**** MATERIAL PROVIDED

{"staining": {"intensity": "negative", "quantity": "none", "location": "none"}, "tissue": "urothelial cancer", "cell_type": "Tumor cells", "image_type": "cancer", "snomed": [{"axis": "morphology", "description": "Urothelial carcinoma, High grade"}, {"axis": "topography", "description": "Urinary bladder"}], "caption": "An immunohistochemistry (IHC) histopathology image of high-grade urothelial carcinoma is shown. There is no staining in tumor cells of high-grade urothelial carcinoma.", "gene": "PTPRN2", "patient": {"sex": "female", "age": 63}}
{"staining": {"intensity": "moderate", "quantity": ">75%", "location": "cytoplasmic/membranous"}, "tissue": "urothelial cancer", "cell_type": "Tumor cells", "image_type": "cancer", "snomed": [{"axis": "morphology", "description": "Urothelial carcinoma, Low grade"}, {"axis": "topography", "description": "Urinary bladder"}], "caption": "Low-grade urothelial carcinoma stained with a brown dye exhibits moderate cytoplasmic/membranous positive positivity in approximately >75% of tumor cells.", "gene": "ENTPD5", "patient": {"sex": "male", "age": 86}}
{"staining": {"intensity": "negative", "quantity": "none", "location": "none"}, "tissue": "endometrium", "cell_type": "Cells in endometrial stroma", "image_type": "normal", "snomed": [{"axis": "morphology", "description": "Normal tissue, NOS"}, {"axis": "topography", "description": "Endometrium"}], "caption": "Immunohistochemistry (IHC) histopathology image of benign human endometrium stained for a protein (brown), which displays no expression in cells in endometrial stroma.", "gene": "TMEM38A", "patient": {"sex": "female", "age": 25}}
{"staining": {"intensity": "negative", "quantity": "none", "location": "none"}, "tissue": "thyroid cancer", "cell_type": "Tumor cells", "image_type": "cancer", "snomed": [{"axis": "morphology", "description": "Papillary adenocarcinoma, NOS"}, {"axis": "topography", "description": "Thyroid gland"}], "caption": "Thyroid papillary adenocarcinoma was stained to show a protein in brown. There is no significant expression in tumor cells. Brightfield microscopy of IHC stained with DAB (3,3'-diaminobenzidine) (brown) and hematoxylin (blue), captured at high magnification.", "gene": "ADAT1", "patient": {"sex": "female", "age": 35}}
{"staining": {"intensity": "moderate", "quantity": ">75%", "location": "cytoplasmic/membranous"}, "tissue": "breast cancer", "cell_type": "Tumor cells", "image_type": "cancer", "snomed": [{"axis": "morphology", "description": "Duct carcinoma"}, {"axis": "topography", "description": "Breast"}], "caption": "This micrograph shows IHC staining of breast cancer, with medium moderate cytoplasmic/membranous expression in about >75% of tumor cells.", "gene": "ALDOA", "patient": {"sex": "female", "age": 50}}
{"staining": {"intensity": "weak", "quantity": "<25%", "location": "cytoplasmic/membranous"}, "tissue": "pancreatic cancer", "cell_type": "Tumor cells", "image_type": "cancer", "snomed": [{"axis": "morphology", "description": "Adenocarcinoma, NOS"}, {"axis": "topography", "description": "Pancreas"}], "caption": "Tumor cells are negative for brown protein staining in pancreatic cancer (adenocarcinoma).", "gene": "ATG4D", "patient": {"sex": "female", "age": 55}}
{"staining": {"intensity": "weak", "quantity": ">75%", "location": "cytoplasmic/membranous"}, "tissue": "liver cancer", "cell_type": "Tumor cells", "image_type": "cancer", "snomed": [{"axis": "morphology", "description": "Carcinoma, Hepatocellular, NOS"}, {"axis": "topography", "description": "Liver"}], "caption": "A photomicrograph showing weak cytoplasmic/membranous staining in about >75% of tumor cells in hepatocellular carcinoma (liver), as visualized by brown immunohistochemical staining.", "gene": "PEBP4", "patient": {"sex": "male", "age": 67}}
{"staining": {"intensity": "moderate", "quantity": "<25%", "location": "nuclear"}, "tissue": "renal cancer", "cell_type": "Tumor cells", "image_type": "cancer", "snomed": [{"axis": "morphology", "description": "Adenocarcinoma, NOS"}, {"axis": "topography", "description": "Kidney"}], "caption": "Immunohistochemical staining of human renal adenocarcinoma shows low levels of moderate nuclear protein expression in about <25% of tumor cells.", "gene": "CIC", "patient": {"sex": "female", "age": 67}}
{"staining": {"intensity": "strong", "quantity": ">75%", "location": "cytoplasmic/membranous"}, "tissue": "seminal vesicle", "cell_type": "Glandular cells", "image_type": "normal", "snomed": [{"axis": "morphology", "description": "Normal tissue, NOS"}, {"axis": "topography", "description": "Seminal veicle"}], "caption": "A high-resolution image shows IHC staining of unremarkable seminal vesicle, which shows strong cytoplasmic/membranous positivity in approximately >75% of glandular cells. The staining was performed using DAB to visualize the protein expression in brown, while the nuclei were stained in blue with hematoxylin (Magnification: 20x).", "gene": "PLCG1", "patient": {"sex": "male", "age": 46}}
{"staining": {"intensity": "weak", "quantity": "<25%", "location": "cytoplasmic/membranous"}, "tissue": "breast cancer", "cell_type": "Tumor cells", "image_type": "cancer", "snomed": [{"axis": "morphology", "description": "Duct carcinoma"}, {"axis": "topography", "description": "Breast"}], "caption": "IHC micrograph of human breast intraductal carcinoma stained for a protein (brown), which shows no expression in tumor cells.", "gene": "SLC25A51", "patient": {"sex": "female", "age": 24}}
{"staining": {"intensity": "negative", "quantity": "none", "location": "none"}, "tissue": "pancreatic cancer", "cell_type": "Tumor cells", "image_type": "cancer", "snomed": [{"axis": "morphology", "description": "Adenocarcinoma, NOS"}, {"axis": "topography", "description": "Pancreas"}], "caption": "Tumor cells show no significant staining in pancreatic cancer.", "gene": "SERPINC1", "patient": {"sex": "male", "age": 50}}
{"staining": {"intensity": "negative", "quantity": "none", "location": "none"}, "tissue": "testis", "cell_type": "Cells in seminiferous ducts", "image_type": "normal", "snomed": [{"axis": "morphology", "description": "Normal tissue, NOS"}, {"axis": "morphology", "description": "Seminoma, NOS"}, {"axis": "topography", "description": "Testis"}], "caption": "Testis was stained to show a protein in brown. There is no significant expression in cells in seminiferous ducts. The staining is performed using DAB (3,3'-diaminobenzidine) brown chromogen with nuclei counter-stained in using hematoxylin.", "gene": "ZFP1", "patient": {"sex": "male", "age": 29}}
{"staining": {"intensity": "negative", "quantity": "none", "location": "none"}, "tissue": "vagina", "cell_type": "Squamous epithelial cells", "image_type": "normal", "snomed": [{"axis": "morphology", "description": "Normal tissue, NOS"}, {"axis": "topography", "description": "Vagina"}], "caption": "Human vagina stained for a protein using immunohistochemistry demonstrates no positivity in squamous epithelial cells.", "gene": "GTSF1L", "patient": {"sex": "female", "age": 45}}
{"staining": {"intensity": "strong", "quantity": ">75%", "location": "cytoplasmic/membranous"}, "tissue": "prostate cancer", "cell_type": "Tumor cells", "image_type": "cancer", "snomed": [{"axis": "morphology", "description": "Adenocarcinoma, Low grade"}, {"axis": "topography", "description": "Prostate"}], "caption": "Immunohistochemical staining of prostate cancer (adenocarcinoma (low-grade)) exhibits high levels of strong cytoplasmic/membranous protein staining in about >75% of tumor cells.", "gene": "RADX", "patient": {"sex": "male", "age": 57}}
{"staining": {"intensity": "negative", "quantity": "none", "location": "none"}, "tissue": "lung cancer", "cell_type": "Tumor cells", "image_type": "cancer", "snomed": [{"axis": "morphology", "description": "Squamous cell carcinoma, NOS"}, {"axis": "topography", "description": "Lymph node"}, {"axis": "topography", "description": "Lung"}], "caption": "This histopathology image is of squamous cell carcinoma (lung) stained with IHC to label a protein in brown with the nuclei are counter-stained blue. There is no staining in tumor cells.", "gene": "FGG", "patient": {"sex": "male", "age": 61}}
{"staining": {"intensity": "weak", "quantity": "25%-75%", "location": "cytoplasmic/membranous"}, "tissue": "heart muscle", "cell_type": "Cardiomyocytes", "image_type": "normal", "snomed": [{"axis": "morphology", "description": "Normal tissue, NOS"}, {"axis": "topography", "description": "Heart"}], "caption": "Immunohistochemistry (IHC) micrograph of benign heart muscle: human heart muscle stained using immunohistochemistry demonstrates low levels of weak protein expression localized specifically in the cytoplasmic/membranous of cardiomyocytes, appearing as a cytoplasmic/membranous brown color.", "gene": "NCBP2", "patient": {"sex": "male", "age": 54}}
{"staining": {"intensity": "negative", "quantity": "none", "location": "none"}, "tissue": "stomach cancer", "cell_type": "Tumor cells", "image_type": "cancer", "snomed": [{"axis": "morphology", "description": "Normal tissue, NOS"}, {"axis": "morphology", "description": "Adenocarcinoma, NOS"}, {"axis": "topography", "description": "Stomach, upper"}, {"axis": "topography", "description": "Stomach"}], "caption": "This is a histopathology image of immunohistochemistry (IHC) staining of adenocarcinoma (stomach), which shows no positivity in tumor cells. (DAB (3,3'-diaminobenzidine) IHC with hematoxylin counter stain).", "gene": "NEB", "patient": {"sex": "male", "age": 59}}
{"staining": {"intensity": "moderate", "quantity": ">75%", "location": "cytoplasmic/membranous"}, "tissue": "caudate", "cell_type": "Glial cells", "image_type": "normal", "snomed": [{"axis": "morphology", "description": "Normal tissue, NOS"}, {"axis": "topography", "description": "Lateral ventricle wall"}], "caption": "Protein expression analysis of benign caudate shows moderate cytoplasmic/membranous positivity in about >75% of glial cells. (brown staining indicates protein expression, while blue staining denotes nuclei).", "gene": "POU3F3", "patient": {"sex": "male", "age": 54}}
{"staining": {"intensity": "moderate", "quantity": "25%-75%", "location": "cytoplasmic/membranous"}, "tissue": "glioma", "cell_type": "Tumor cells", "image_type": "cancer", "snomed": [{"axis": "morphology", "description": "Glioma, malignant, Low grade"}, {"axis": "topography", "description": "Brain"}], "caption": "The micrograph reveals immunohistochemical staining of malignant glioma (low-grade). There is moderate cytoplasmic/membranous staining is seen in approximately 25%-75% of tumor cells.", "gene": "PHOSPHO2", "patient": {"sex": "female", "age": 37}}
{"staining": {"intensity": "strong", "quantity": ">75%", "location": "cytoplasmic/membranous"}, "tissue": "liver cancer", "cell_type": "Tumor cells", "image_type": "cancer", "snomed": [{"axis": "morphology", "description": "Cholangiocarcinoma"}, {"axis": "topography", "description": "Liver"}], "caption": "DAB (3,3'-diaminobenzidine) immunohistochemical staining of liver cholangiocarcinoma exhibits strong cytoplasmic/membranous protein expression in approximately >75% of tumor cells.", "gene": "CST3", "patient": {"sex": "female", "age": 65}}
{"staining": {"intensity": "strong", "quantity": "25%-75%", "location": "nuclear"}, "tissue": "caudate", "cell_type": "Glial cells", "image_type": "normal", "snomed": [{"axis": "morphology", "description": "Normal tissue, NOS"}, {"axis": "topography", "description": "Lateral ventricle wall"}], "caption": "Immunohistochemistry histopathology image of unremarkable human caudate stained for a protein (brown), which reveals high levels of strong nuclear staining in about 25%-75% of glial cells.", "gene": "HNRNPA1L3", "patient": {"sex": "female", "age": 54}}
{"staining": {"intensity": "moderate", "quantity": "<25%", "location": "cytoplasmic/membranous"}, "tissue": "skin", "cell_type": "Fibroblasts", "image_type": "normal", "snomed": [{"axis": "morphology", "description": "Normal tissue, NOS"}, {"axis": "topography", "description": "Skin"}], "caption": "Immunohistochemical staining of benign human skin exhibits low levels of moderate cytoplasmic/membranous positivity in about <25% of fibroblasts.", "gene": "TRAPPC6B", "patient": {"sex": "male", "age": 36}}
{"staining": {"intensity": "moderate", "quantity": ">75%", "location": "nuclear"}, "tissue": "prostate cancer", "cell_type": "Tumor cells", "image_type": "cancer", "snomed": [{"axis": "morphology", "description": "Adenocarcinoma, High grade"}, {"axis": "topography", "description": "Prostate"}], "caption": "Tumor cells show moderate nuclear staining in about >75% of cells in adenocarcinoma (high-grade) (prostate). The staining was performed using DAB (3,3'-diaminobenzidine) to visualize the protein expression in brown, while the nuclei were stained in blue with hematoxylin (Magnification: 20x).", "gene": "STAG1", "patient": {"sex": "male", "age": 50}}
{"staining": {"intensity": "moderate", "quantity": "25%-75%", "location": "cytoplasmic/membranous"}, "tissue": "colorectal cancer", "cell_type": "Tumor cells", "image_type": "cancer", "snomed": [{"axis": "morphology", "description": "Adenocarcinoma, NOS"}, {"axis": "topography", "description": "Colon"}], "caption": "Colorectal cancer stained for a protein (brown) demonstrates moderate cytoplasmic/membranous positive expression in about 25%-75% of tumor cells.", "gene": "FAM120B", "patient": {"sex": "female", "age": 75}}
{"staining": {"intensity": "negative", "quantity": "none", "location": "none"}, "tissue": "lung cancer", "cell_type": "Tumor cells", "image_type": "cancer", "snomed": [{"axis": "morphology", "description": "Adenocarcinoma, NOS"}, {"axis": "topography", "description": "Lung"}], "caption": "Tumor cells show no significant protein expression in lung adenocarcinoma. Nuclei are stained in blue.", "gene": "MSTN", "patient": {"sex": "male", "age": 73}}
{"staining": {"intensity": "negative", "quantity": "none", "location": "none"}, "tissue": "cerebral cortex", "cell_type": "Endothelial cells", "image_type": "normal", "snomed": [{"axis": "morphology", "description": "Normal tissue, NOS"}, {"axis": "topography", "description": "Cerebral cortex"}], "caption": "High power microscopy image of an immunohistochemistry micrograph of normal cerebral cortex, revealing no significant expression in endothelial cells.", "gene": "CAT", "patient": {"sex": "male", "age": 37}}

********

◆ WHAT TO PRODUCE
Filter on the word "pancreatic": copy each matching line from the entries above.

◆ RESULT FOR THIS EXERCISE
{"staining": {"intensity": "weak", "quantity": "<25%", "location": "cytoplasmic/membranous"}, "tissue": "pancreatic cancer", "cell_type": "Tumor cells", "image_type": "cancer", "snomed": [{"axis": "morphology", "description": "Adenocarcinoma, NOS"}, {"axis": "topography", "description": "Pancreas"}], "caption": "Tumor cells are negative for brown protein staining in pancreatic cancer (adenocarcinoma).", "gene": "ATG4D", "patient": {"sex": "female", "age": 55}}
{"staining": {"intensity": "negative", "quantity": "none", "location": "none"}, "tissue": "pancreatic cancer", "cell_type": "Tumor cells", "image_type": "cancer", "snomed": [{"axis": "morphology", "description": "Adenocarcinoma, NOS"}, {"axis": "topography", "description": "Pancreas"}], "caption": "Tumor cells show no significant staining in pancreatic cancer.", "gene": "SERPINC1", "patient": {"sex": "male", "age": 50}}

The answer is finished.